━━━━━ TASK INPUT ━━━━━

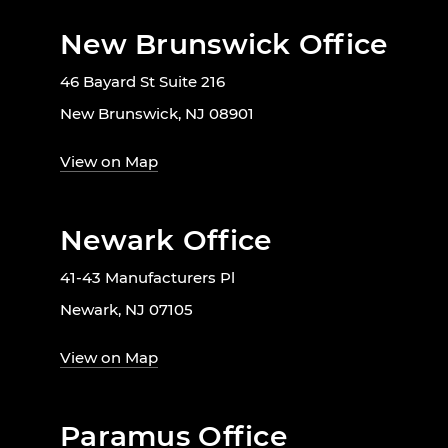
New Brunswick Office
46 Bayard St Suite 216
New Brunswick, NJ 08901
View on Map
Newark Office
41-43 Manufacturers Pl
Newark, NJ 07105
View on Map
Paramus Office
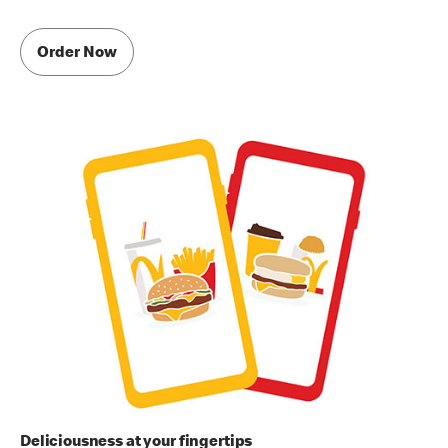
Order Now
Deliciousness at your fingertips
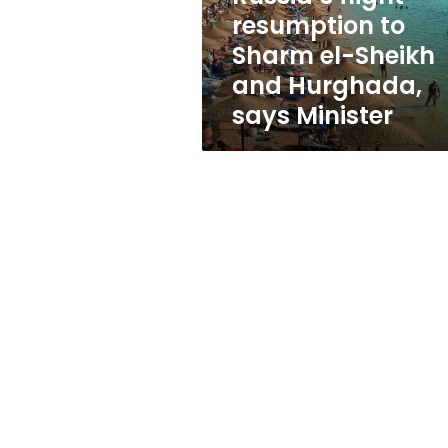
flight
resumption to
resumption
Sharm el-Sheikh
to
Sharm
and Hurghada,
el-
says Minister
Sheikh
and
Hurghada,
says
Minister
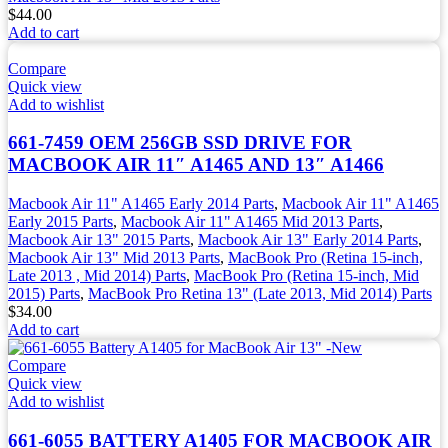
$
44.00
Add to cart
Compare
Quick view
Add to wishlist
661-7459 OEM 256GB SSD DRIVE FOR
MACBOOK AIR 11″ A1465 AND 13″ A1466
Macbook Air 11" A1465 Early 2014 Parts
,
Macbook Air 11" A1465
Early 2015 Parts
,
Macbook Air 11" A1465 Mid 2013 Parts
,
Macbook Air 13" 2015 Parts
,
Macbook Air 13" Early 2014 Parts
,
Macbook Air 13" Mid 2013 Parts
,
MacBook Pro (Retina 15-inch,
Late 2013 , Mid 2014) Parts
,
MacBook Pro (Retina 15-inch, Mid
2015) Parts
,
MacBook Pro Retina 13" (Late 2013, Mid 2014) Parts
$
34.00
Add to cart
Compare
Quick view
Add to wishlist
661-6055 BATTERY A1405 FOR MACBOOK AIR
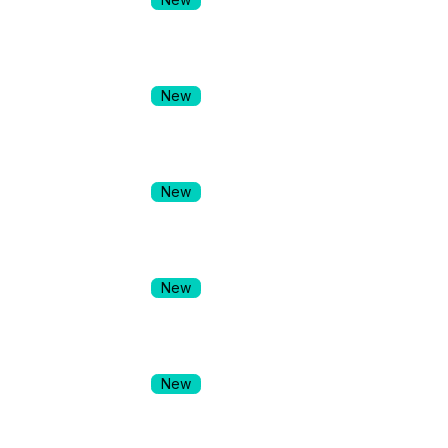
New
New
New
New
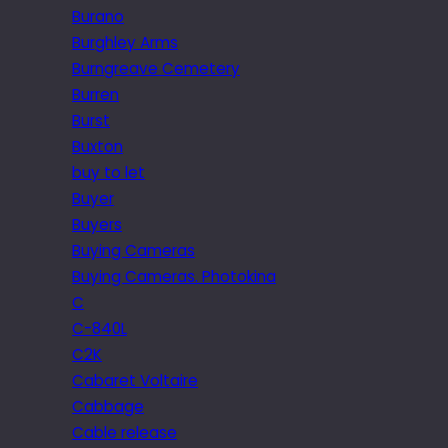
Burano
Burghley Arms
Burngreave Cemetery
Burren
Burst
Buxton
buy to let
Buyer
Buyers
Buying Cameras
Buying Cameras. Photokina
C
C-840L
C2K
Cabaret Voltaire
Cabbage
Cable release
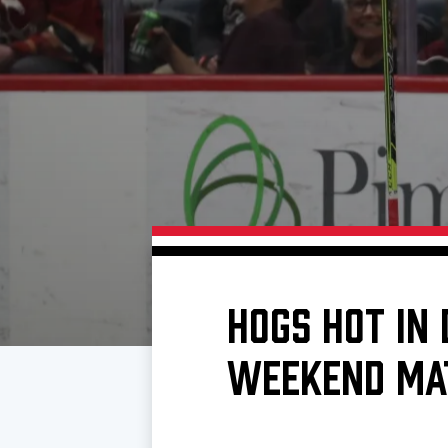
Download 2026-27 Schedule (PDF)
Standings
Photo 
Results
Team History
Video
Game Day Information
HOGS HOT IN
WEEKEND MA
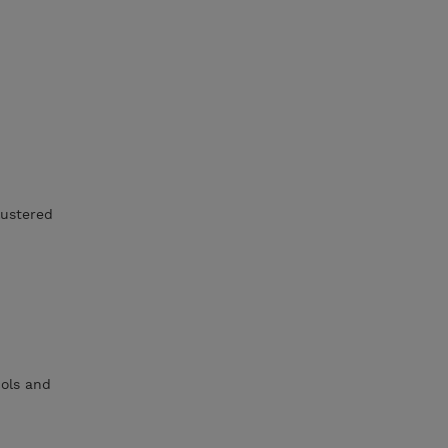
ustered
ols and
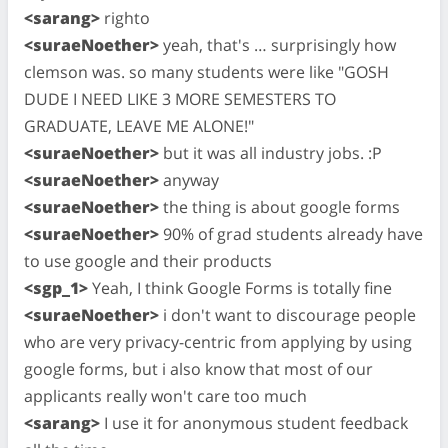
<sarang>
righto
<suraeNoether>
yeah, that's … surprisingly how
clemson was. so many students were like "GOSH
DUDE I NEED LIKE 3 MORE SEMESTERS TO
GRADUATE, LEAVE ME ALONE!"
<suraeNoether>
but it was all industry jobs. :P
<suraeNoether>
anyway
<suraeNoether>
the thing is about google forms
<suraeNoether>
90% of grad students already have
to use google and their products
<sgp_1>
Yeah, I think Google Forms is totally fine
<suraeNoether>
i don't want to discourage people
who are very privacy-centric from applying by using
google forms, but i also know that most of our
applicants really won't care too much
<sarang>
I use it for anonymous student feedback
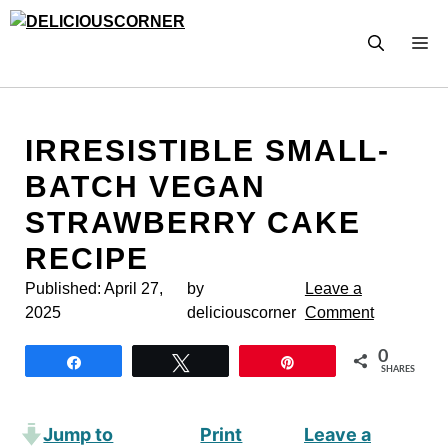
Skip
to
M
content
IRRESISTIBLE SMALL-
BATCH VEGAN
STRAWBERRY CAKE
RECIPE
Published:
April 27,
by
Leave a
2025
deliciouscorner
Comment
0
Share
Tweet
Pin
SHARES
Jump to
Print
Leave a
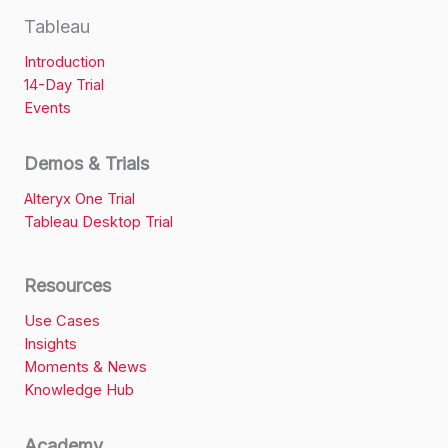
Tableau
Introduction
14-Day Trial
Events
Demos & Trials
Alteryx One Trial
Tableau Desktop Trial
Resources
Use Cases
Insights
Moments & News
Knowledge Hub
Academy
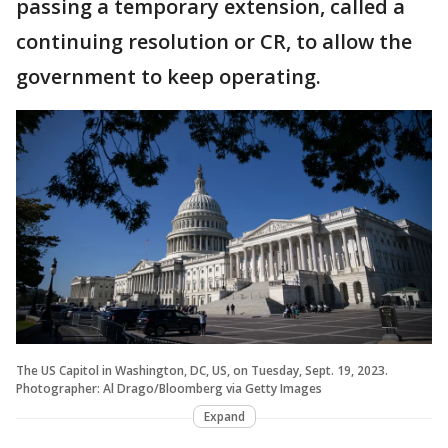
passing a temporary extension, called a
continuing resolution or CR, to allow the
government to keep operating.
The US Capitol in Washington, DC, US, on Tuesday, Sept. 19, 2023.
Photographer: Al Drago/Bloomberg via Getty Images
Expand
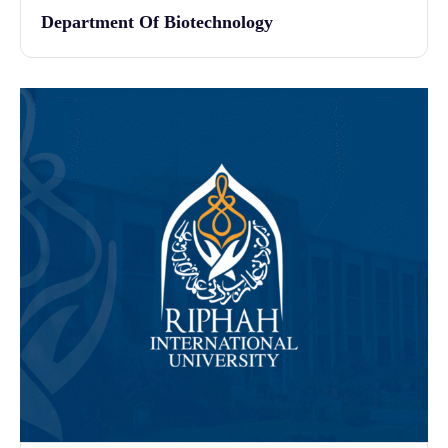
Department Of Biotechnology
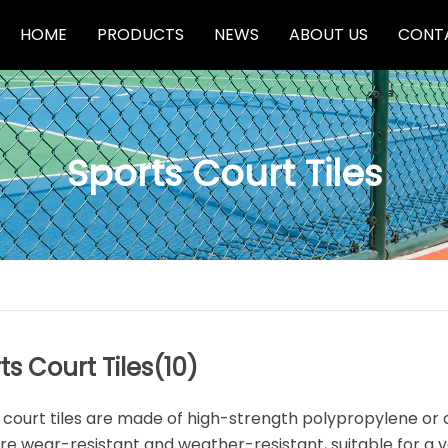
HOME
PRODUCTS
NEWS
ABOUT US
CONT
Sports Court Tiles
Basketball Hoops
Sports Court Tiles
Pool Table
ts Court Tiles
(10)
 court tiles are made of high-strength polypropylene or 
re wear-resistant and weather-resistant, suitable for a v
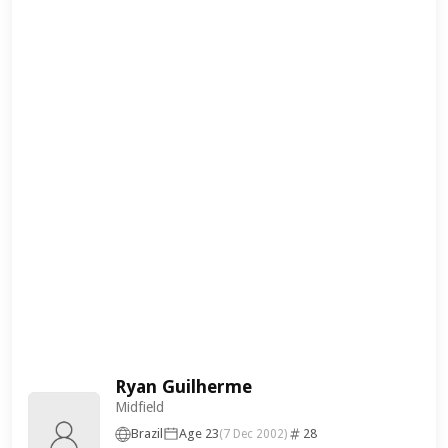
Ryan Guilherme
Midfield
Brazil
Age 23
28
(7 Dec 2002)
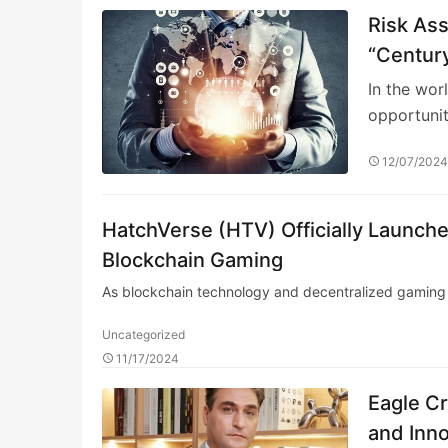
Risk As
“Century
In the wor
opportunit
12/07/202
HatchVerse (HTV) Officially Launc
Blockchain Gaming
As blockchain technology and decentralized gaming 
Uncategorized
11/17/2024
Eagle C
and Inno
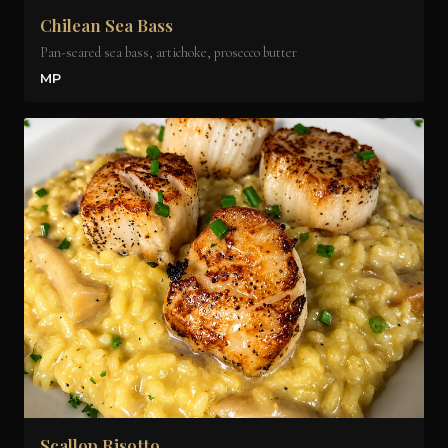
Chilean Sea Bass
Pan-seared sea bass, artichoke, prosecco butter
MP
Scallop Risotto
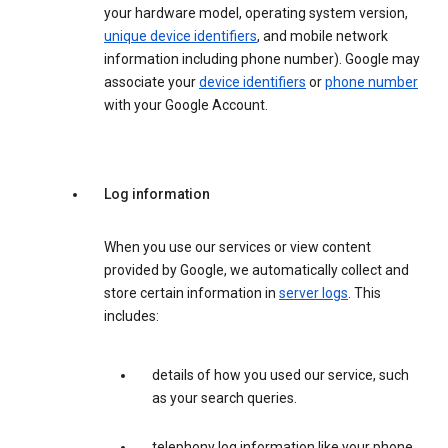
your hardware model, operating system version,
unique device identifiers
, and mobile network
information including phone number). Google may
associate your
device identifiers
or
phone number
with your Google Account.
Log information
When you use our services or view content
provided by Google, we automatically collect and
store certain information in
server logs
. This
includes:
details of how you used our service, such
as your search queries.
telephony log information like your phone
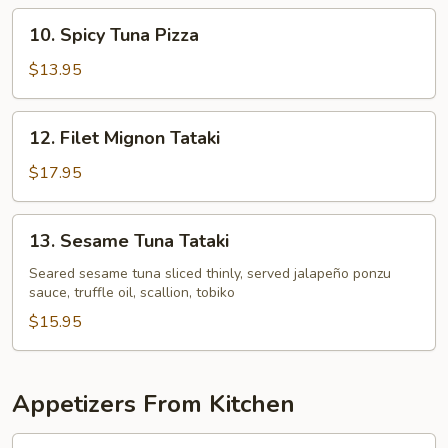
10.
10. Spicy Tuna Pizza
Spicy
Tuna
$13.95
Pizza
12.
12. Filet Mignon Tataki
Filet
Mignon
$17.95
Tataki
13.
13. Sesame Tuna Tataki
Sesame
Tuna
Seared sesame tuna sliced thinly, served jalapeño ponzu
sauce, truffle oil, scallion, tobiko
Tataki
$15.95
Appetizers From Kitchen
1.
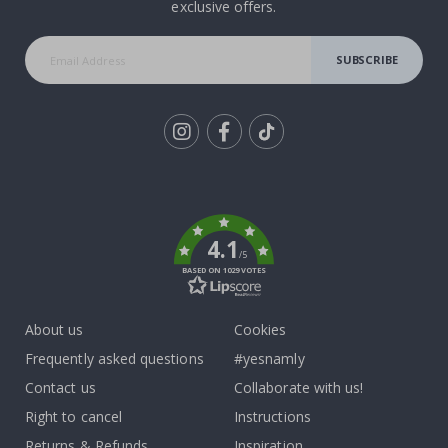
exclusive offers.
SUBSCRIBE
Tik
To
k
4.1
/5
BASED ON 1029 VOTES
About us
Cookies
Frequently asked questions
#yesnamly
Contact us
Collaborate with us!
Right to cancel
Instructions
Returns & Refunds
Inspiration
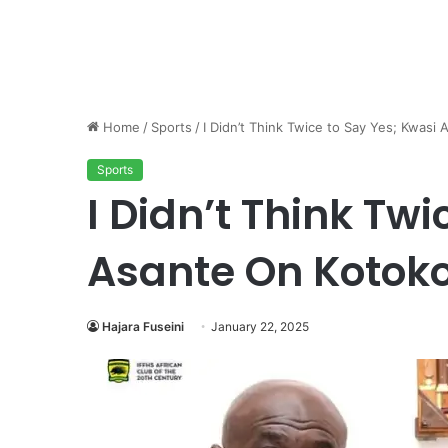
Home
/
Sports
/
I Didn’t Think Twice to Say Yes; Kwas
Sports
I Didn’t Think Tw
Asante On Kotok
Hajara Fuseini
January 22, 2025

━━━━━

▸ **WHAT THE EXERCISE ASKS**: Recast all the lines of text in the records above as a single numbered list, skipping any blank lines. Leave the pictures out of the list.

▸ **EXERCISE RESPONSE**:
1. New Brunswick Office
2. 46 Bayard St Suite 216
3. New Brunswick, NJ 08901
4. View on Map
5. Newark Office
6. 41-43 Manufacturers Pl
7. Newark, NJ 07105
8. View on Map
9. Paramus Office
10. Order Now
11. Deliciousness at your fingertips
12. flight
13. resumption to
14. resumption
15. Sharm el-Sheikh
16. to
17. Sharm
18. and Hurghada,
19. el-
20. says Minister
21. Sheikh
22. and
23. Hurghada,
24. says
25. Minister
26. $
27. 44.00
28. Add to cart
29. Compare
30. Quick view
31. Add to wishlist
32. 661-7459 OEM 256GB SSD DRIVE FOR
33. MACBOOK AIR 11″ A1465 AND 13″ A1466
34. Macbook Air 11" A1465 Early 2014 Parts
35. ,
36. Macbook Air 11" A1465
37. Early 2015 Parts
38. ,
39. Macbook Air 11" A1465 Mid 2013 Parts
40. ,
41. Macbook Air 13" 2015 Parts
42. ,
43. Macbook Air 13" Early 2014 Parts
44. ,
45. Macbook Air 13" Mid 2013 Parts
46. ,
47. MacBook Pro (Retina 15-inch,
48. Late 2013 , Mid 2014) Parts
49. ,
50. MacBook Pro (Retina 15-inch, Mid
51. 2015) Parts
52. ,
53. MacBook Pro Retina 13" (Late 2013, Mid 2014) Parts
54. $
55. 34.00
56. Add to cart
57. Compare
58. Quick view
59. Add to wishlist
60. 661-6055 BATTERY A1405 FOR MACBOOK AIR
61. New
62. New
63. New
64. New
65. Burano
66. Burghley Arms
67. Burngreave Cemetery
68. Burren
69. Burst
70. Buxton
71. buy to let
72. Buyer
73. Buyers
74. Buying Cameras
75. Buying Cameras. Photokina
76. C
77. C-840L
78. C2K
79. Cabaret Voltaire
80. Cabbage
81. Cable release
82. Download 2026-27 Schedule (PDF)
83. Standings
84. Photo 
85. Results
86. Team History
87. Video
88. Game Day Information
89. HOGS HOT IN
90. WEEKEND MA
91. ustered
92. ols and
93. <sarang>
94. righto
95. <suraeNoether>
96. yeah, that's … surprisingly how
97. clemson was. so many students were like "GOSH
98. DUDE I NEED LIKE 3 MORE SEMESTERS TO
99. GRADUATE, LEAVE ME ALONE!"
100. <suraeNoether>
101. but it was all industry jobs. :P
102. <suraeNoether>
103. anyway
104. <suraeNoether>
105. the thing is about google forms
106. <suraeNoether>
107. 90% of grad students already have
108. to use google and their products
109. <sgp_1>
110. Yeah, I think Google Forms is totally fine
111. <suraeNoether>
112. i don't want to discourage people
113. who are very privacy-centric from applying by using
114. google forms, but i also know that most of our
115. applicants really won't care too much
116. <sarang>
117. I use it for anonymous student feedback
118. Skip
119. to
120. M
121. content
122. IRRESISTIBLE SMALL-
123. BATCH VEGAN
124. STRAWBERRY CAKE
125. RECIPE
126. Published:
127. April 27,
128. by
129. Leave a
130. 2025
131. deliciouscorner
132. Comment
133. 0
134. Share
135. Tweet
136. Pin
137. SHARES
138. Jump to
139. Print
140. Leave a
141. Tableau
142. Introduction
143. 14-Day Trial
144. Events
145. Demos & Trials
146. Alteryx One Trial
147. Tableau Desktop Trial
148. Resources
149. Use Cases
150. Insights
151. Moments & News
152. Knowledge Hub
153. Academy
154. passing a temporary extension, called a
155. continuing resolution or CR, to allow the
156. government to keep operating.
157. The US Capitol in Washington, DC, US, on Tuesday, Sept. 19, 2023.
158. Photographer: Al Drago/Bloomberg via Getty Images
159. Expand
160. Department Of Biotechnology
161. HOME
162. PRODUCTS
163. NEWS
164. ABOUT US
165. CONT
166. Sports Court Tiles
167. Basketball Hoops
168. Sports Court Tiles
169. Pool Table
170. ts Court Tiles
171. (10)
172.  court tiles are made of high-strength polypropylene or 
173. re wear-resistant and weather-resistant, suitable for a v
174. Ryan Guilherme
175. Midfield
176. Brazil
177. Age 23
178. 28
179. (7 Dec 2002)
180. Risk As
181. “Century
182. In the wor
183. opportunit
184. 12/07/202
185. HatchVerse (HTV) Officially Launc
186. Blockchain Gaming
187. As blockchain technology and decentralized gaming 
188. Uncategorized
189. 11/17/2024
190. Eagle C
191. and Inno
192. Chilean Sea Bass
193. Pan-seared sea bass, artichoke, prosecco butter
194. MP
195. Scallop Risotto
196. your hardware model, operating system version,
197. unique device identifiers
198. , and mobile network
199. information including phone number). Google may
200. associate your
201. device identifiers
202. or
203. phone number
204. with your Google Account.
205. Log information
206. When you use our services or view content
207. provided by Google, we automatically collect and
208. store certain information in
209. server logs
210. . This
211. includes:
212. details of how you used our service, such
213. as your search queries.
214. telephony log information like your phone
215. 10.
216. 10. Spicy Tuna Pizza
217. Spicy
218. Tuna
219. $13.95
220. Pizza
221. 12.
222. 12. Filet Mignon Tataki
223. Filet
224. Mignon
225. $17.95
226. Tataki
227. 13.
228. 13. Sesame Tuna Tataki
229. Sesame
230. Tuna
231. Seared sesame tuna sliced thinly, served jalapeño ponzu
232. sauce, truffle oil, scallion, tobiko
233. Tataki
234. $15.95
235. Appetizers From Kitchen
236. 1.
237. exclusive offers.
238. SUBSCRIBE
239. Tik
240. To
241. k
242. 4.1
243. /5
244. BASED ON 1029 VOTES
245. About us
246. Cookies
247. Frequently asked questions
248. #yesnamly
249. Contact us
250. Collaborate with us!
251. Right to cancel
252. Instructions
253. Returns & Refunds
254. Inspiration
255. Home
256. /
257. Sports
258. /
259. I Didn’t Think Twice to Say Yes; Kwas
260. Sports
261. I Didn’t Think Tw
262. Asante On Kotok
263. Hajara Fuseini
264. January 22, 2025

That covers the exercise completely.